I am also seeing that several women have dated married men and known about it.. But that is another story.. But again falls into this sort of category.. 

So I guess I am wondering has this what dating has degenerated to ? Or what the life of an older ( late 30s to 40s ) single person becomes ?..

Years back I had a female friend who mentioned that she would love to find a steady man, but it just seems everyone just wants to hook up.. She said its a bit tough sometimes but she just accepted that's how it is.. Again this was years ago ( maybe 5 ) and I was married at that time.. 

Jellybeans, you pretty much made it clear what I was getting at as well and maybe I'm not that mature. But I couldn't handle what I think as a monogamous relationship and have my GF have guy friends that even though she only seen them as friends are really guys that want to fvck her and in some cases for some people actually did fvck.. You get what I am saying ?
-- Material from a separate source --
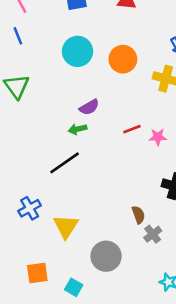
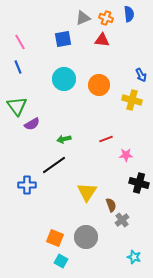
purple semicircle: (89, 107) -> (32, 124), moved
pink star: (158, 137) -> (126, 155), moved
blue cross: (30, 208) -> (27, 185), moved, turned 30
yellow triangle: (66, 226) -> (87, 192), moved
orange square: (37, 273) -> (55, 238), moved, turned 30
I would find it difficult being in the same place with a guy who is all chummy with my GF and knowing he had his d!ck in her at some time.. I feel like I'm the joke.. Like he is telling people, whatever you did to her, I did it first.. And yes I know people aren't virgins.. I just feel its too much in my face type of thing..


----------



## 2ntnuf (Jul 14, 2012)

It's been a long time since I was in that position. What I found was the female friends I had were interested in me, but if I did not show interest in them for more than a friendship, they didn't say much and seemed hurt unless I flirted a little. The ones who were not interested in me were friends because I was a friend of their SO. If there was no SO and they weren't interested, they generally did not like me and weren't very friendly or respectful.


----------



## meson (May 19, 2011)

It's more about how you feel than what others think. I'm one who thinks OSFs can add a lot to a person and it can work IF both spouses share the same opinion on it.
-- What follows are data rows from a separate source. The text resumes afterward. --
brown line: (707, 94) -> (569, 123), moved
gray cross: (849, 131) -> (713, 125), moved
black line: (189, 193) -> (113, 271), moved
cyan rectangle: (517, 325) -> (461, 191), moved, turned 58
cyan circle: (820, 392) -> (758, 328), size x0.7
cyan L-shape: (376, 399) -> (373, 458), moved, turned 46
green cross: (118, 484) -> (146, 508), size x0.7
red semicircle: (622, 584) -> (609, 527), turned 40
OSFs make you feel uncomfortable. Your GFs OSFs were an issue. These gut feeling will not go away and your GF ideas on it differ from yours so I would recommend being in a relationship where they are restricted.


----------



## 2ntnuf (Jul 14, 2012)

meson said:


> It's more about how you feel than what others think. *I'm one who thinks OSFs can add a lot to a person* and it can work IF both spouses share the same opinion on it.
> 
> OSFs make you feel uncomfortable. Your GFs OSFs were an issue. These gut feeling will not go away and your GF ideas on it differ from yours so I would recommend being in a relationship where they are restricted.


I think you forgot to add the ones in a relationship or married, have to be mature enough and secure enough in their relationship and personal boundaries surrounding fidelity, that everyone knows they are off-limits unless they are not in a relationship. There will be testing going on by those interested. Guaranteed there will. It's like putting up a deep discount sign in a favorite clothing or hardware store.


----------



## Openminded (Feb 21, 2013)

You understandably want someone who will totally focus on you without the distraction of OSF and there are plenty of females out there who would be happy to do that. 

Look harder for them and don't get distracted along the way by someone like your ex-girlfriend. That type will obviously never work for you.


----------